ИСХОДНЫЙ ТЕКСТ.
────────────────────

Были уже не только вопросы и ответы, но и обмен мнениями, насколько я, всегда
очень робевший перед внешне суровым Слуцким, был на него способен. Говорили прежде всего о новых книгах, причем Слуцкий очень
любил предупреждать о предстоящем: от него я узнал, что в Калуге выйдет
интереснейший альманах «Тарусские страницы», что ожидается выход первой книги
Арсения Тарковского, который тогда вовсе не был известен как поэт, только как
переводчик.
Как
раз с книгой Тарковского «Перед снегом» связан новый, что ли, виток наших
отношений. Когда эта книга вышла, я как раз снова был в Москве и купил ее в
писательской лавке. Тут же прочитал и тут же (что обычно мне несвойственно)
написал рецензию. И отнес ее в «Литературную газету». Одновременно показал
Слуцкому. Отпуск мой кончился — я уехал. Через некоторое время получаю от
Слуцкого открытку, что он ходил к заместителю главного редактора «ЛГ» Тертеряну хлопотать за мою рецензию. Еще через некоторое
время — еще одну, что рецензия появится в одном из ближайших номеров. Все же
кому-то рецензия не показалась и в печати не появилась …<…>
Мы
шли из его дома, кажется, в редакцию «Юности». По Ленинградскому проспекту. В
разговоре коснулись одного известного поэта. Его стихи тогда оставляли меня
совершенно равнодушным, и я отозвался о нем с молодой максималистской
небрежностью. Слуцкий остановился, как бы подчеркнув этим важность того, что он
сейчас скажет, и произнес следующую тираду: «Юра, нельзя осуждать писателя за
невеликий талант. В этом человек не волен и не виноват. Писателя следует судить
по тому, как он свой талант — большой или малый — использует. Если не пропивает
его, не лжет, если трудится во всю силу своего малого таланта — он заслуживает
уважения. Если же большой талант сорит им, использует его во зло — тогда другое
дело, тогда судите его, у вас есть на это право». <…>
В
1963 году он предупредил, чтобы я не пропустил первую книгу Арсения
Тарковского. Через год он рекомендовал мне выходящую коллективную книгу стихов
«Общежитие» и потом спросил меня, кто мне понравился более всего. Сам Слуцкий
представлял в этой книге читателю поэта В. Павлинова.
Помявшись, но расхрабрившись, я ответил: «Сухарев». «Вы правы», — отчеканил Слуцкий.
С Дмитрием Сухаревым я познакомился много лет спустя, на исходе 1974 года, но
до сих пор считаю, что свел нас Слуцкий, которого обаятельнейший
Сухарев любит преданной любовью.
—
Чем же вы мотивируете свою оценку Слуцкого — «крупнейший советский поэт»?

────────────────────

ИСХОДНЫЕ МАТЕРИАЛЫ.
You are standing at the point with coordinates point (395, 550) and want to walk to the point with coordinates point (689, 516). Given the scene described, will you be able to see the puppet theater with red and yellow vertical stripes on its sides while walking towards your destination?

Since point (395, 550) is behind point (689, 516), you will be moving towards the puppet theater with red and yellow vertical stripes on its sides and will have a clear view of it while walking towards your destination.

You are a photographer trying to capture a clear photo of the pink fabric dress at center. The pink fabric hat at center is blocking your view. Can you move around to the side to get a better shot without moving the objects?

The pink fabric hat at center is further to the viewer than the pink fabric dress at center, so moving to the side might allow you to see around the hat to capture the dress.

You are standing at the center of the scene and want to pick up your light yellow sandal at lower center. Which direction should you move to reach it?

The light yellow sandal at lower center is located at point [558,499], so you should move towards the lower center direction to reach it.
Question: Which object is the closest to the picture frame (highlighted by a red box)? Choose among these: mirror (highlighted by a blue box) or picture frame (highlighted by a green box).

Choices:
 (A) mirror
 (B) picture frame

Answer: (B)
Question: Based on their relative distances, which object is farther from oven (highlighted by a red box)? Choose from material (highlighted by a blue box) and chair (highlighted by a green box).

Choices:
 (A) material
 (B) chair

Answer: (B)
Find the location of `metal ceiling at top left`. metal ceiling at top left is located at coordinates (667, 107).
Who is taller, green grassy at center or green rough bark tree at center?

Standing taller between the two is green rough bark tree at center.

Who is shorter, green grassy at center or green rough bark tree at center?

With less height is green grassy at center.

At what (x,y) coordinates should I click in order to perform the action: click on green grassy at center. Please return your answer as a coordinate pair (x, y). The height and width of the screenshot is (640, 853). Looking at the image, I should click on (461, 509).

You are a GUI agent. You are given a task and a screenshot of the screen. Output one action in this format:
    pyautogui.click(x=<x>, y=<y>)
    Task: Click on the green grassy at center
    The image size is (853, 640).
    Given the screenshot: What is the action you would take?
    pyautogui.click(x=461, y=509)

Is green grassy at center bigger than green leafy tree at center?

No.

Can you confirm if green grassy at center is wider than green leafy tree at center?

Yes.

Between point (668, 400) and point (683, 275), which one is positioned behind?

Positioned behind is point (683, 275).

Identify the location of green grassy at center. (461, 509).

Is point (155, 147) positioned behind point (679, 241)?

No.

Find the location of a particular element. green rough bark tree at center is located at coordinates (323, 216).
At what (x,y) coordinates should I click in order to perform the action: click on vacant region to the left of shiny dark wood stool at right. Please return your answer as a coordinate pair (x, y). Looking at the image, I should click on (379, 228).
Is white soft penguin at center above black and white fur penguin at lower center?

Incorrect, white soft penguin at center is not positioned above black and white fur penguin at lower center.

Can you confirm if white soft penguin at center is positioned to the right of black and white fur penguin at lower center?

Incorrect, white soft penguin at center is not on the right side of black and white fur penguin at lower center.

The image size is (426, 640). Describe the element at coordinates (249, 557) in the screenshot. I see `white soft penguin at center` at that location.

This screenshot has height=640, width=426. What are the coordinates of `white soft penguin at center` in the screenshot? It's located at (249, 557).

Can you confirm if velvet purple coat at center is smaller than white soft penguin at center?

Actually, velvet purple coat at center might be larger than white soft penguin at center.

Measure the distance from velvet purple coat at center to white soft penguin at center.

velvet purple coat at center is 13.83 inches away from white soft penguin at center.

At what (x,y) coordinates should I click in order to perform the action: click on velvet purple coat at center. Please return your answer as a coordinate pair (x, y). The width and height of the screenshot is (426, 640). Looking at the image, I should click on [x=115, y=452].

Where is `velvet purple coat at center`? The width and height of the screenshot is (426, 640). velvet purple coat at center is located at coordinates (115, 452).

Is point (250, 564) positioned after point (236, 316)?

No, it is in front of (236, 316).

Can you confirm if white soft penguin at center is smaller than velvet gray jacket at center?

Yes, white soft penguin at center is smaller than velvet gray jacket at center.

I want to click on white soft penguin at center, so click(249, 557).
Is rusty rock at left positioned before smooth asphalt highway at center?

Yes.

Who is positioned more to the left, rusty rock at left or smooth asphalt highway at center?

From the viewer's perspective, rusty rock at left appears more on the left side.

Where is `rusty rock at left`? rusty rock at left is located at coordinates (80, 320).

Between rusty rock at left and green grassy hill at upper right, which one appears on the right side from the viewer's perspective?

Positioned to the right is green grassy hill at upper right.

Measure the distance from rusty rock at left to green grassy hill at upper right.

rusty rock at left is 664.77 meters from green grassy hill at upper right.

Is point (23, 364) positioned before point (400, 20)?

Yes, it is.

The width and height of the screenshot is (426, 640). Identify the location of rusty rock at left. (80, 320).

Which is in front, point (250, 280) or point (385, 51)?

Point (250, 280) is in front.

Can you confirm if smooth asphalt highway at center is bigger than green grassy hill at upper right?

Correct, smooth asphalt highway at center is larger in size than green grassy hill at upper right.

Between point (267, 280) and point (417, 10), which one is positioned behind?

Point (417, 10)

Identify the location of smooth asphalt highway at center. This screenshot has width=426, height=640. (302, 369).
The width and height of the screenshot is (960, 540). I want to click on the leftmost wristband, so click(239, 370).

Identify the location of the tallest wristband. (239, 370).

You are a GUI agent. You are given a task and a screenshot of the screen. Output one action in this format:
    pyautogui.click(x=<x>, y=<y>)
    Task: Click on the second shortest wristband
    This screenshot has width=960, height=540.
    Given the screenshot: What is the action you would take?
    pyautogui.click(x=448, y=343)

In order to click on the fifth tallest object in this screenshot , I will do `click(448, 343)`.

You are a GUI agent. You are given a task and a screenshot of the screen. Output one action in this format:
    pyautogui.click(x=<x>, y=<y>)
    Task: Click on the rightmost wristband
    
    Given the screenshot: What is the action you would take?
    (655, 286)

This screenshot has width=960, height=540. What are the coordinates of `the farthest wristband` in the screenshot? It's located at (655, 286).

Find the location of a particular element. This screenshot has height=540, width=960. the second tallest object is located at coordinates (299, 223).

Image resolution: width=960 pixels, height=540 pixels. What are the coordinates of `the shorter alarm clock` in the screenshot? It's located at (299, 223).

────────────────────

ЗАДАНИЯ.
• A. Процитируйте фрагмент воспоминаний о Слуцком, начиная со слов «Помявшись, но расхрабрившись, я» и заканчивая словами «любит преданной любовью.».
• B. Продолжите воспоминания о Слуцком с места сразу после последней приведенной в них фразы.

ОЖИДАЕМЫЕ ОТВЕТЫ.
• A.
Помявшись, но расхрабрившись, я ответил: «Сухарев». «Вы правы», — отчеканил Слуцкий.
С Дмитрием Сухаревым я познакомился много лет спустя, на исходе 1974 года, но
до сих пор считаю, что свел нас Слуцкий, которого обаятельнейший
Сухарев любит преданной любовью.

• B.
—
«Крупнейшим» я его не называю — так я думал о нем в 60–70-е годы. Я его называю
«великим», последним великим русским поэтом XX века. И произнес это впервые над
его хладным телом за несколько минут до того, как оно исчезло в печи Митинского крематория, думаю, немало ошарашив
этим тех, кто присутствовал на панихиде. <…>
На
чем основано это мое убеждение? Прежде всего на том,
что Слуцкий думал не до стиха и не оформлял свои мысли в строки, как долго
говорили о нем. Он думал стихом и сам не всегда понимал то, что в стихе
сказалось. Проблемы ремесла, мастерства для Слуцкого как бы
не существовало. Это был поэтический «сосуд избранный», стихи лились из
него свободно. В его рукописях почти отсутствуют помарки. Однажды, проснувшись
ночью, Слуцкий записал стихотворение длиной в 60 строк за 23 минуты — время,
достаточное только для записи, но не для «сочинения», не для «творческих мук». Когда в 1977 году умерла его жена Татьяна Алексеевна (оговорка;
Татьяна Борисовна. — И. Ф.) Дашковская, поэт, прежде чем навсегда
замолчать (для него наступили 9 лет депрессии, когда он не мог ужe даже рифмовать), три месяца
работал как одержимый, выплескивая все новые и новые стихи, заполнившие
несколько объемистых гроссбухов. <…>
И
еще одно. Слуцкий — пророк. Литератору средней руки, хоть и талантливому, это
качество не дано. А внимательно читая стихи Слуцкого, видишь тьму пророчеств,
как уже сбывшихся, так и еще не проверенных, но поражающих силой иеремиад.
Задолго до Чернобыля, до первых известий о СПИДе
написано его стихотворение «Пока на участке молекулы…», предвещавшее
генетическую опасность, с которой мы столкнулись лицом к лицу лишь сейчас.
К
концу жизни пророческий элемент у Слуцкого учащается и усиливается. Он
прозревает даже в те эсхатологические времена, когда на Земле исчезнет
органическая жизнь:
…но я с надеждой не расстанусь,
в отчаянии не останусь.
Ну что ж, уверуем, друзья,
в геологическую данность.
Когда органика падет
и воцарится неорганика
и вся оценочная паника
в упадок навсегда придет,
тогда безудержно и щедро —
Изольду так любил Тристан —
кристалла воспоет кристалл,
додекаэдр — додекаэдра.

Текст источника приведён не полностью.